Reactor dynamics of in-pin fuel motion in fast breeder reactors

Abstract

Abstract In-pin fuel motion is a multi-phase hydrodynamic movement of molten fuel inside the fuel pins of a fast reactor during a core disruptive accident. This study focuses on the potential consequences of this phenomenon on fast breeder reactor dynamics during an unprotected transient overpower (UTOP) accident. An in-house developed solver is benchmarked with the CABRI-E9bis test to addresses the complex interplay of hydrodynamic forces. It is deduced that in slow overpower, molten fuel hydrodynamics is dominated by gravity and solidification blockage. Next, the solver is integrated with an in-house reactor dynamics code ‘PREDIS’ to simulate UTOP under the effect of in-pin fuel motion. A 500 MWe mixed oxide fuel based fast reactor is chosen for analyses.

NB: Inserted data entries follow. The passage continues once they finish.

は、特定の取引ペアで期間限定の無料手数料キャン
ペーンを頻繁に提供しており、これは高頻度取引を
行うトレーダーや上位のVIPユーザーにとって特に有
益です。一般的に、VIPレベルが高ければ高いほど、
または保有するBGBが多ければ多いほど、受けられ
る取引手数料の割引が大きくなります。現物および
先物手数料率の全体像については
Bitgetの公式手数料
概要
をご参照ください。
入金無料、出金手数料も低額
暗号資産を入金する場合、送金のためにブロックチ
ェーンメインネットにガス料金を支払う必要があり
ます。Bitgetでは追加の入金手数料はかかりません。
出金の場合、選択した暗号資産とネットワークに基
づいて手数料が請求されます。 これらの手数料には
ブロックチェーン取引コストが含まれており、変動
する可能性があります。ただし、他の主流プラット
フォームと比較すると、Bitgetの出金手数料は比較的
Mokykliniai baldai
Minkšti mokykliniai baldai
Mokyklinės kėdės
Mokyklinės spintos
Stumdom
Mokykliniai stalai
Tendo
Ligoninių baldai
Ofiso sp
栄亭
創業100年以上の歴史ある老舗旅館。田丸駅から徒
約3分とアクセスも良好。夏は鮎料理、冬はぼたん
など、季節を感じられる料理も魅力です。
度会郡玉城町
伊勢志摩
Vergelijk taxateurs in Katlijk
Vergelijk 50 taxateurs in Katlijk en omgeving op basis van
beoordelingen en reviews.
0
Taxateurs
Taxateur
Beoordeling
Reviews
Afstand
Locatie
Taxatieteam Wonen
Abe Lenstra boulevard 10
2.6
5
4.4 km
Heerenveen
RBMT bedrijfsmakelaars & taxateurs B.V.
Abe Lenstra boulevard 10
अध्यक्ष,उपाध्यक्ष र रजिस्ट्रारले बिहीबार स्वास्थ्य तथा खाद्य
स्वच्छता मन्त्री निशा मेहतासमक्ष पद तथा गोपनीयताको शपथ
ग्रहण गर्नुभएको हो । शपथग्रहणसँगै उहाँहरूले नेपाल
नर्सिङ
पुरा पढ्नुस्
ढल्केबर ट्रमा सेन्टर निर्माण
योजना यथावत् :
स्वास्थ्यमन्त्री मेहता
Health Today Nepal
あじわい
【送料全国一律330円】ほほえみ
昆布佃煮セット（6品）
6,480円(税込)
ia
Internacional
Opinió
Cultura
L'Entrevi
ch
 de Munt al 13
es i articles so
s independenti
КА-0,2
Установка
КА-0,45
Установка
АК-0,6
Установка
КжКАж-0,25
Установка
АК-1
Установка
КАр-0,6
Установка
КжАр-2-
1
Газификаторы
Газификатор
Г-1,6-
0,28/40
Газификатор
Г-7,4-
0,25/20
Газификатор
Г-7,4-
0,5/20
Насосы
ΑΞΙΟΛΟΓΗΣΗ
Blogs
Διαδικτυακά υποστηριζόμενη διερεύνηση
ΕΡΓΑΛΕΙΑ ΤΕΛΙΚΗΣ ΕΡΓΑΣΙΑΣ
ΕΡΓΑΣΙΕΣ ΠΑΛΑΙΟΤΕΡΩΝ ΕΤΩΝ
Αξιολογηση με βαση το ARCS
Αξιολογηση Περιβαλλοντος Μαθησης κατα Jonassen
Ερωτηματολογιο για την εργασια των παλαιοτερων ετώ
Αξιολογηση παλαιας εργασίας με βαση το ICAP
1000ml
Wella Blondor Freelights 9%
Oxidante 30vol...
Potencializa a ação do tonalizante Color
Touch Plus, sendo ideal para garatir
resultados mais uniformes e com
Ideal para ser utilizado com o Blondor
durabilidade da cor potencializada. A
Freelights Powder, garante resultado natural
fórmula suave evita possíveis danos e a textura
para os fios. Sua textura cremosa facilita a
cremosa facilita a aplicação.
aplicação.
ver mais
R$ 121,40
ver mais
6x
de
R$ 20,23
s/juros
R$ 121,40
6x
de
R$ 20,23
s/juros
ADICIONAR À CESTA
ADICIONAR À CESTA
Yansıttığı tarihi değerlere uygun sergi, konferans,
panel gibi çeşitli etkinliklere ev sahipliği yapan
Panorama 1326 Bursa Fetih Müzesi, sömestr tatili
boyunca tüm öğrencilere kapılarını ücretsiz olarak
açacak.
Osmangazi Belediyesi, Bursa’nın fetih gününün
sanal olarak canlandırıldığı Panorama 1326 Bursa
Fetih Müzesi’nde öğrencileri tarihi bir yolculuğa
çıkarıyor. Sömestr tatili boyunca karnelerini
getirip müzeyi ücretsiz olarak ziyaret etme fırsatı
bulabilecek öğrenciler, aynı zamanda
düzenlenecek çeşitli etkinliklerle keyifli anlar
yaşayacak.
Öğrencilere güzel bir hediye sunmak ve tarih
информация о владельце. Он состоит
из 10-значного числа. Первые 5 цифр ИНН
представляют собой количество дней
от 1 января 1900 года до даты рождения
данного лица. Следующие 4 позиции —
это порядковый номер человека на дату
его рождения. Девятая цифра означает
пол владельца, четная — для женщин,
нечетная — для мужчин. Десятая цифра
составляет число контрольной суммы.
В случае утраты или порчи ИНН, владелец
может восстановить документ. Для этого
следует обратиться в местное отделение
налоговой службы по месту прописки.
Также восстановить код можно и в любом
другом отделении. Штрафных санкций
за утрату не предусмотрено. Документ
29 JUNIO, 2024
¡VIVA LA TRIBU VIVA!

Results show that in-pin fuel motion generates a negative reactivity feedback of the order of −0.45 $. This results in a reduced peak power (182%) and stabilized state power (175%). Damage to the reactor core is contained more effectively. It is found that in a beginning of equilibrium core (BOEC), high internal pressure of the fuel pin does not permit molten fuel vaporization at high temperatures. Higher reactivity insertion rates of up to 20 pcm/s are also countered with in-pin fuel motion. From this study, it is inferred that in-pin fuel motion feedback enhances the inherent safety features of fast reactors during UTOP. It scales in magnitude with the fuel Doppler, and is therefore an important parameter for future safety analyses of oxide fuelled fast reactors.